Problem to solve:
Revise the material below by changing every "Privacy Policy" to "Privacy Notice" and keeping everything else the same. Leave the pictures out of your answer.

Dataset content:

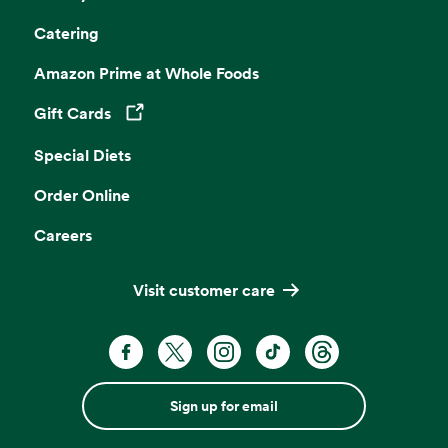
Catering
Amazon Prime at Whole Foods
Gift Cards
Opens in a new tab
Special Diets
Order Online
Careers
Visit customer care
Sign up for email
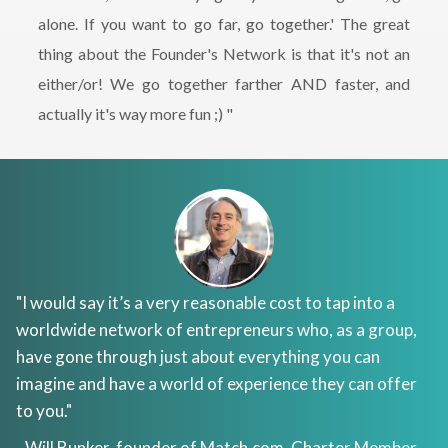
alone. If you want to go far, go together.' The great
thing about the Founder's Network is that it's not an
either/or! We go together farther AND faster, and
actually it's way more fun ;) "
"I would say it’s a very reasonable cost to tap into a
worldwide network of entrepreneurs who, as a group,
have gone through just about everything you can
imagine and have a world of experience they can offer
to you."
- Will Bunker, founder of
Match.com
, Charter Member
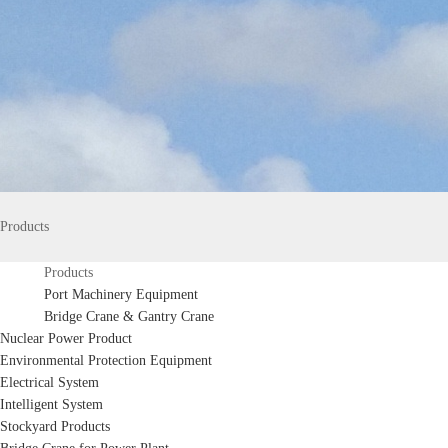
Products
Products
Port Machinery Equipment
Bridge Crane & Gantry Crane
Nuclear Power Product
Environmental Protection Equipment
Electrical System
Intelligent System
Stockyard Products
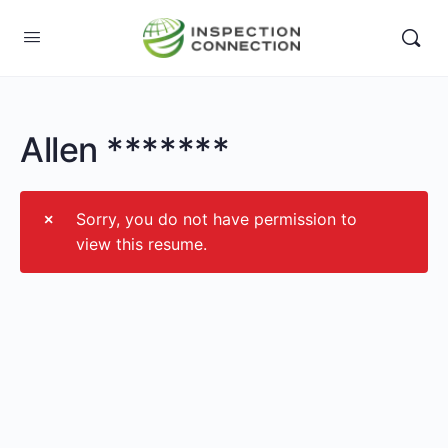
Allen *******
Sorry, you do not have permission to
view this resume.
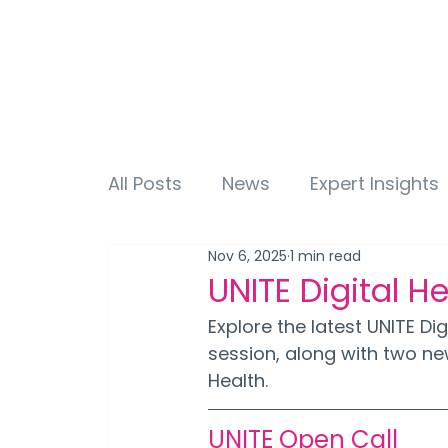
All Posts
News
Expert Insights
Nov 6, 2025
1 min read
UNITE Digital H
Explore the latest UNITE Di
session, along with two ne
Health.
UNITE Open Call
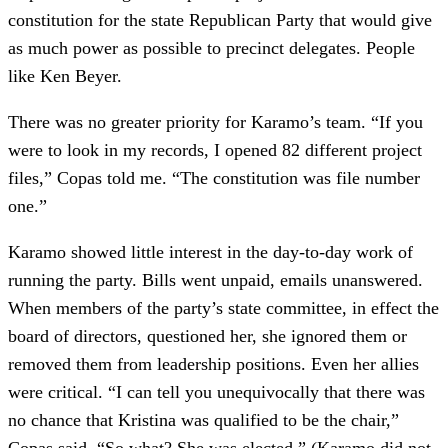
constitution for the state Republican Party that would give
as much power as possible to precinct delegates. People
like Ken Beyer.
There was no greater priority for Karamo’s team. “If you
were to look in my records, I opened 82 different project
files,” Copas told me. “The constitution was file number
one.”
Karamo showed little interest in the day-to-day work of
running the party. Bills went unpaid, emails unanswered.
When members of the party’s state committee, in effect the
board of directors, questioned her, she ignored them or
removed them from leadership positions. Even her allies
were critical. “I can tell you unequivocally that there was
no chance that Kristina was qualified to be the chair,”
Copas said. “So what? She was elected.” (Karamo did not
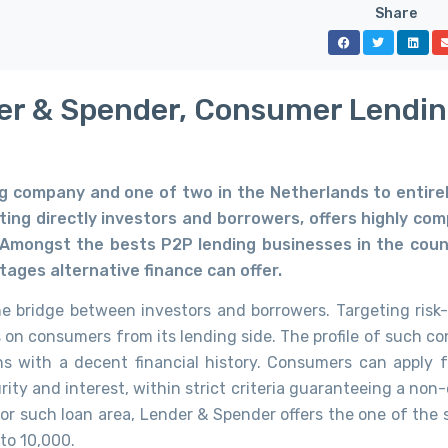
Share
er & Spender, Consumer Lendi
ng company and one of two
in the Netherlands to entire
ing directly investors and borrowers, offers highly com
. Amongst the bests P2P lending businesses in the coun
tages alternative finance can offer.
 bridge between investors and borrowers. Targeting risk-
s on consumers from its lending side. The profile of such c
ns with a decent financial history. Consumers can apply f
ity and interest, within strict criteria guaranteeing a non
for such loan area, Lender & Spender offers the one of the 
 to 10,000.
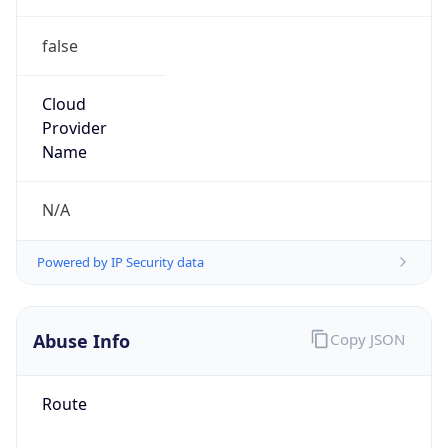
false
Cloud
Provider
Name
N/A
Powered by IP Security data
Abuse Info
Copy JSON
Route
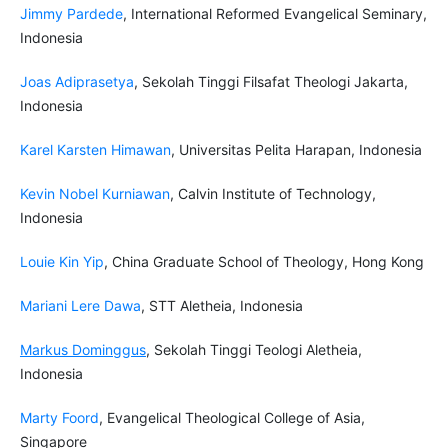
Jimmy Pardede
, International Reformed Evangelical Seminary,
Indonesia
Joas Adiprasetya
, Sekolah Tinggi Filsafat Theologi Jakarta,
Indonesia
Karel Karsten Himawan
, Universitas Pelita Harapan, Indonesia
Kevin Nobel Kurniawan
, Calvin Institute of Technology,
Indonesia
Louie Kin Yip
, China Graduate School of Theology, Hong Kong
Mariani Lere Dawa
, STT Aletheia, Indonesia
Markus Dominggus
, Sekolah Tinggi Teologi Aletheia,
Indonesia
Marty Foord
, Evangelical Theological College of Asia,
Singapore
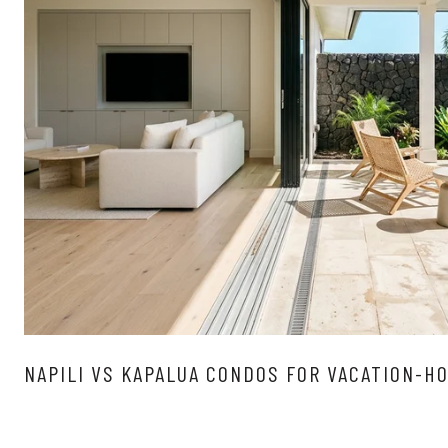
NAPILI VS KAPALUA CONDOS FOR VACATION-H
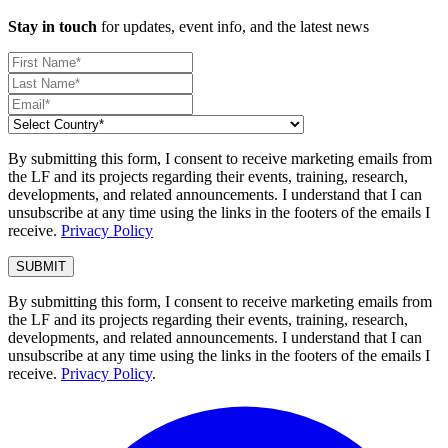
Stay in touch
for updates, event info, and the latest news
By submitting this form, I consent to receive marketing emails from
the LF and its projects regarding their events, training, research,
developments, and related announcements. I understand that I can
unsubscribe at any time using the links in the footers of the emails I
receive.
Privacy Policy
By submitting this form, I consent to receive marketing emails from
the LF and its projects regarding their events, training, research,
developments, and related announcements. I understand that I can
unsubscribe at any time using the links in the footers of the emails I
receive.
Privacy Policy
.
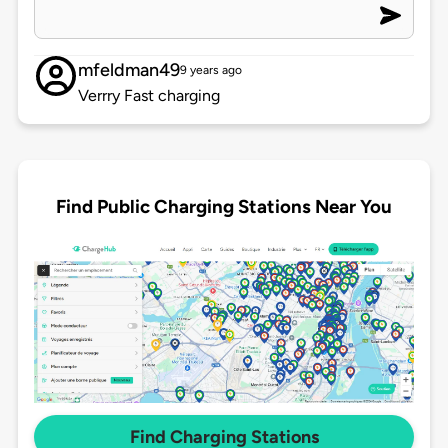
mfeldman49
9 years ago
Verrry Fast charging
Find Public Charging Stations Near You
Find Charging Stations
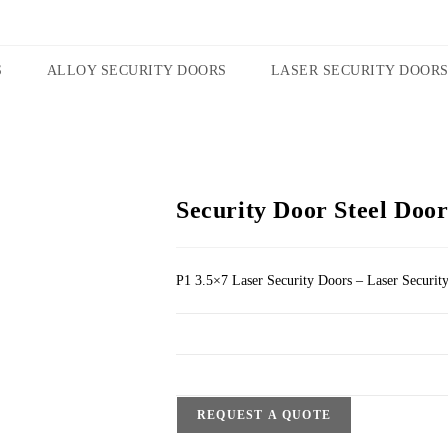
S
ALLOY SECURITY DOORS
LASER SECURITY DOOR
Security Door Steel Door
P1 3.5×7 Laser Security Doors – Laser Securit
REQUEST A QUOTE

Written answer:
Catering
Amazon Prime at Whole Foods
Gift Cards
Opens in a new tab
Special Diets
Order Online
Careers
Visit customer care
Sign up for email
alone. If you want to go far, go together.' The great
thing about the Founder's Network is that it's not an
either/or! We go together farther AND faster, and
actually it's way more fun ;) "
"I would say it’s a very reasonable cost to tap into a
worldwide network of entrepreneurs who, as a group,
have gone through just about everything you can
imagine and have a world of experience they can offer
to you."
- Will Bunker, founder of
Match.com
, Charter Member
Products
Products
Port Machinery Equipment
Bridge Crane & Gantry Crane
Nuclear Power Product
Environmental Protection Equipment
Electrical System
Intelligent System
Stockyard Products
Allen *******
Sorry, you do not have permission to
view this resume.
All Posts
News
Expert Insights
Nov 6, 2025
1 min read
UNITE Digital H
Explore the latest UNITE Di
session, along with two ne
Health.
UNITE Open Call
constitution for the state Republican Party that would give
as much power as possible to precinct delegates. People
like Ken Beyer.
There was no greater priority for Karamo’s team. “If you
were to look in my records, I opened 82 different project
files,” Copas told me. “The constitution was file number
one.”
Karamo showed little interest in the day-to-day work of
running the party. Bills went unpaid, emails unanswered.
When members of the party’s state committee, in effect the
board of directors, questioned her, she ignored them or
removed them from leadership positions. Even her allies
were critical. “I can tell you unequivocally that there was
no chance that Kristina was qualified to be the chair,”
Copas said. “So what? She was elected.” (Karamo did not
Share
er & Spender, Consumer Lendi
ng company and one of two
in the Netherlands to entire
ing directly investors and borrowers, offers highly com
. Amongst the bests P2P lending businesses in the coun
tages alternative finance can offer.
 bridge between investors and borrowers. Targeting risk-
s on consumers from its lending side. The profile of such c
ns with a decent financial history. Consumers can apply f
ity and interest, within strict criteria guaranteeing a non
for such loan area, Lender & Spender offers the one of the 
 to 10,000.
false
Cloud
Provider
Name
N/A
Powered by IP Security data
Abuse Info
Copy JSON
Route
Jimmy Pardede
, International Reformed Evangelical Seminary,
Indonesia
Joas Adiprasetya
, Sekolah Tinggi Filsafat Theologi Jakarta,
Indonesia
Karel Karsten Himawan
, Universitas Pelita Harapan, Indonesia
Kevin Nobel Kurniawan
, Calvin Institute of Technology,
Indonesia
Louie Kin Yip
, China Graduate School of Theology, Hong Kong
Mariani Lere Dawa
, STT Aletheia, Indonesia
Markus Dominggus
, Sekolah Tinggi Teologi Aletheia,
Indonesia
Marty Foord
, Evangelical Theological College of Asia,
Singapore
NAPILI VS KAPALUA CONDOS FOR VACATION-H
Stay in touch
for updates, event info, and the latest news
By submitting this form, I consent to receive marketing emails from
the LF and its projects regarding their events, training, research,
developments, and related announcements. I understand that I can
unsubscribe at any time using the links in the footers of the emails I
receive.
Privacy Notice
By submitting this form, I consent to receive marketing emails from
the LF and its projects regarding their events, training, research,
developments, and related announcements. I understand that I can
unsubscribe at any time using the links in the footers of the emails I
receive.
Privacy Notice
.
mfeldman49
9 years ago
Verrry Fast charging
Find Public Charging Stations Near You
Find Charging Stations
S
ALLOY SECURITY DOORS
LASER SECURITY DOOR
Security Door Steel Door
P1 3.5×7 Laser Security Doors – Laser Securit
REQUEST A QUOTE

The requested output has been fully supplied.